ISLAMABAD: The federal government on Thursday approved the grant of Rs480 million for paying salaries to over 16,500 employees of Pakistan Steel Mills (PSM) ahead of Eidul Fitr.
Finance Minister Ishaq Dar gave the anticipatory approval in his capacity as Chairman Economic Coordination Committee (ECC) of the Cabinet, as the formal approval could not be obtained due to his absence from the country.
Dar is currently in Saudi Arabia along with Prime Minister Nawaz Sharif. The formal approval of the ECC will be obtained after his return.
The amount has been approved to pay the salaries for the month of April while the salaries for the month of May and June will be paid later.
“The decision has been taken on humanitarian grounds with a view to enable employees and families of PSM to take part in Eidul fitr festivities,” according to a handout issued by the Ministry of Finance.
The summary to extend the grant was moved by the Privatisation Commission (PC).
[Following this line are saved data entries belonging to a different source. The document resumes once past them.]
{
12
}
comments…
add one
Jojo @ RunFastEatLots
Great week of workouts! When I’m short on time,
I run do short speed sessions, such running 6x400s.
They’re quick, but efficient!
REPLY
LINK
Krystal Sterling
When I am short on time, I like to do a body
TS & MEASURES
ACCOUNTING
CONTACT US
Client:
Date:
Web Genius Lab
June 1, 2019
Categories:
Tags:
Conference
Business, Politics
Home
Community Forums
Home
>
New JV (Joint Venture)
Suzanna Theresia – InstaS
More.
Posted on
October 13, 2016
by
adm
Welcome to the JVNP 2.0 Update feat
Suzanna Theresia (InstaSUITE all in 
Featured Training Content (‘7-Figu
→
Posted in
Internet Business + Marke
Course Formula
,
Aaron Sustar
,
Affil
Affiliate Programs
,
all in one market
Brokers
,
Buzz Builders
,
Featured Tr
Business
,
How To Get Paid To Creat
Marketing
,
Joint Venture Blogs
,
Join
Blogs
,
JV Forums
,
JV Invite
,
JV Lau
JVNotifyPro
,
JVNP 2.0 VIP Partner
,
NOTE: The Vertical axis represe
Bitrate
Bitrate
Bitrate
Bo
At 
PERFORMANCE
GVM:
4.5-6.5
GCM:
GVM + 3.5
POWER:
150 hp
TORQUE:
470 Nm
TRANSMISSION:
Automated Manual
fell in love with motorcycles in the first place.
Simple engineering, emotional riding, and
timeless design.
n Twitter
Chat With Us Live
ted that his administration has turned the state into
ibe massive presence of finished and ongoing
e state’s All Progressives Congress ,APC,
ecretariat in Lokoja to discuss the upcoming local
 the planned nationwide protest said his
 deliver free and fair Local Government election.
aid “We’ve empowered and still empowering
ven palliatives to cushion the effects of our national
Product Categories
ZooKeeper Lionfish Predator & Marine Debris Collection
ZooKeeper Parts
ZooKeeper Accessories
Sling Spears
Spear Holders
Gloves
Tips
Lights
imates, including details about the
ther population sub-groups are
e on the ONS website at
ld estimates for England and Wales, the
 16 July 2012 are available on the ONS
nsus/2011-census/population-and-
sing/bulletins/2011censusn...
PSM is on government’s active list of privatisation and under the Privatisation Ordinance, the administrative control of any such entity rests with the Commission.
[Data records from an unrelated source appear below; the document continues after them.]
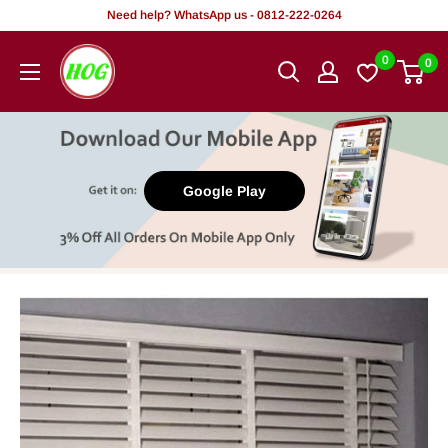
Skip
Need help? WhatsApp us - 0812-222-0264
to
HOG
0
0
content
-
Home.
Office.
Garden
Google Play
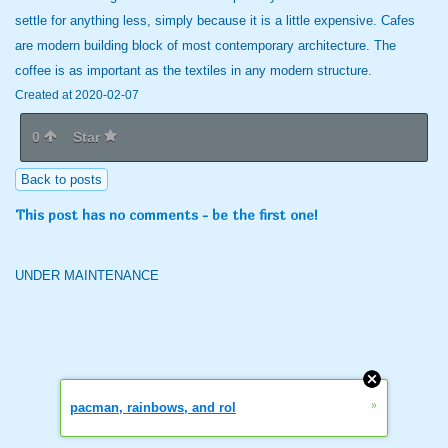
settle for anything less, simply because it is a little expensive. Cafes
are modern building block of most contemporary architecture. The
coffee is as important as the textiles in any modern structure.
Created at 2020-02-07
0
Star
Back to posts
This post has no comments - be the first one!
UNDER MAINTENANCE
»
pacman, rainbows, and rol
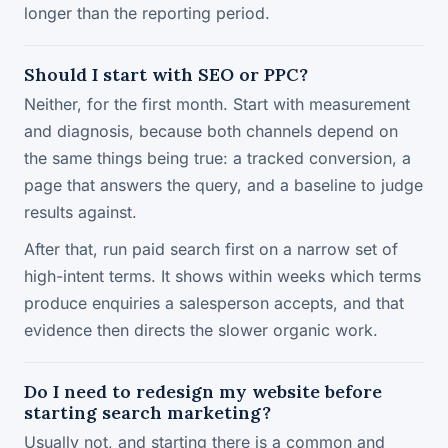
longer than the reporting period.
Should I start with SEO or PPC?
Neither, for the first month. Start with measurement
and diagnosis, because both channels depend on
the same things being true: a tracked conversion, a
page that answers the query, and a baseline to judge
results against.
After that, run paid search first on a narrow set of
high-intent terms. It shows within weeks which terms
produce enquiries a salesperson accepts, and that
evidence then directs the slower organic work.
Do I need to redesign my website before
starting search marketing?
Usually not, and starting there is a common and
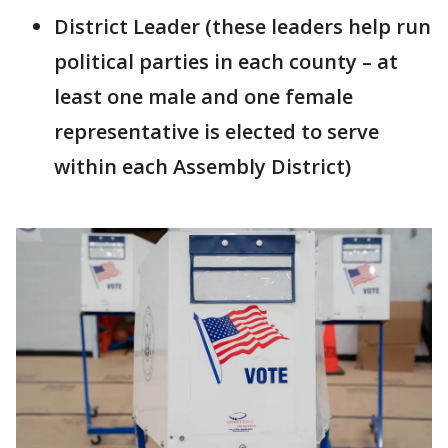
District Leader (these leaders help run
political parties in each county – at
least one male and one female
representative is elected to serve
within each Assembly District)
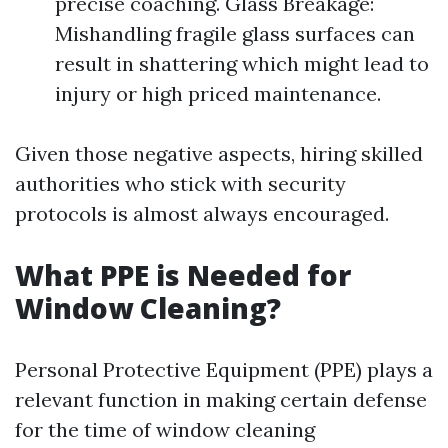
precise coaching. Glass Breakage:
Mishandling fragile glass surfaces can
result in shattering which might lead to
injury or high priced maintenance.
Given those negative aspects, hiring skilled
authorities who stick with security
protocols is almost always encouraged.
What PPE is Needed for
Window Cleaning?
Personal Protective Equipment (PPE) plays a
relevant function in making certain defense
for the time of window cleaning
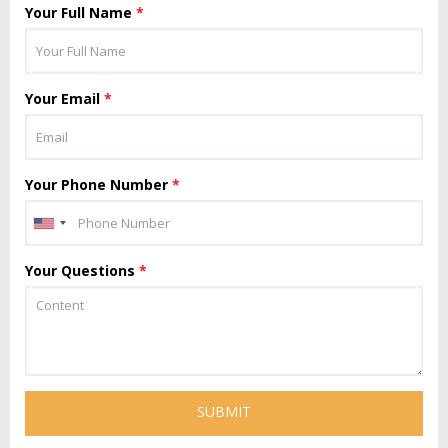
Your Full Name
*
Your Email
*
Your Phone Number
*
Your Questions
*
SUBMIT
However, the PC is unable to exercise this right over Pakistan International Airlines.
With the fresh injection, the PML-N government has given over Rs20 billion to the ailing industrial unit in last two years. It had initially approved Rs18.5 billion bailout programme on the promise that the PSM will achieve 77% production capacity from January 2015.
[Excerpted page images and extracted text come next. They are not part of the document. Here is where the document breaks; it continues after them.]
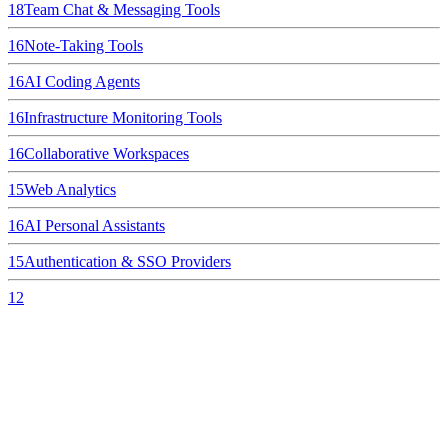
18
Team Chat & Messaging Tools
16
Note-Taking Tools
16
AI Coding Agents
16
Infrastructure Monitoring Tools
16
Collaborative Workspaces
15
Web Analytics
16
AI Personal Assistants
15
Authentication & SSO Providers
12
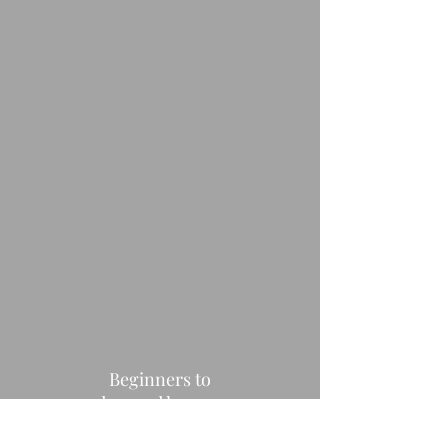
Beginners to
advanced learners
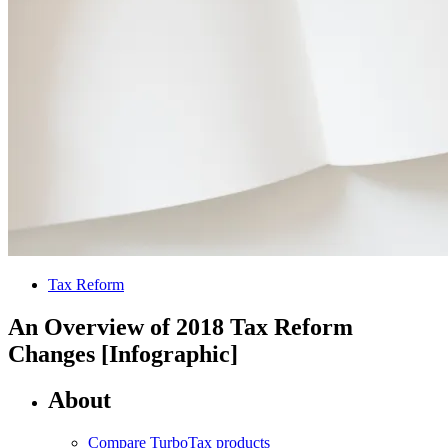
Tax Reform
An Overview of 2018 Tax Reform
Changes [Infographic]
About
Compare TurboTax products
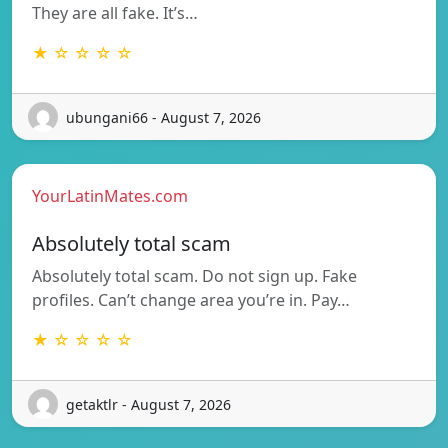
They are all fake. It’s…
★ ☆ ☆ ☆ ☆
ubungani66 - August 7, 2026
YourLatinMates.com
Absolutely total scam
Absolutely total scam. Do not sign up. Fake
profiles. Can’t change area you’re in. Pay…
★ ☆ ☆ ☆ ☆
getaktlr - August 7, 2026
This target was never achieved and the entity’s production capacity has lately dropped to zero after it could not settle gas dues with Sui Southern Gas Company Limited. The SSGC has cut the gas supplies after payables increased to Rs35 billion.
The gas supplies are expected to resume at full pressure from next Wednesday after the PSM management assured the Ministry of Petroleum that it will clear the current gas dues at the end of every month, said PC Chairman Mohammad Zubair while talking to The Express Tribune.
He said the issue of paying past arrears will be settled separately, as the government was in process of privatising the entity in the next six to seven months.
The PSM consumed Rs19 billion worth of gas since March last year. However, its sales were less than half of the total gas bill, which increased the outstanding dues to Rs35 billion.
The PSM has approximately Rs9 billion inventories, which is also a matter of concern.
To review the affairs, a meeting was held this week in Karachi, attended by the financial advisers, hired to privatise the entity and other senior government functionaries.
“We are expecting to finalise the transaction structure of the PSM in the next two weeks”, said Zubair, hoping that the transaction will be completed within this fiscal year.
“So far no decision has been taken on treating liabilities of PSM,” he added. The options were whether to park the PSM liabilities somewhere else or retain them on the books.
The transaction structure is expected to be presented to Cabinet Committee on Privatisation by mid-August and an Expression of Interest (EOI) to invite prospective bidders may be issued in September, the chairman said.
However, Zubair maintained that it was one of the most complex transactions in terms of its financial conditions and the political sensitivities attached with its privatisation.
The International Monetary Fund (IMF) has set December 2015 as deadline for the PSM privatisation but Zubair said the deadline was subject to the prevailing circumstances.
Published in The Express Tribune, July 17th, 2015.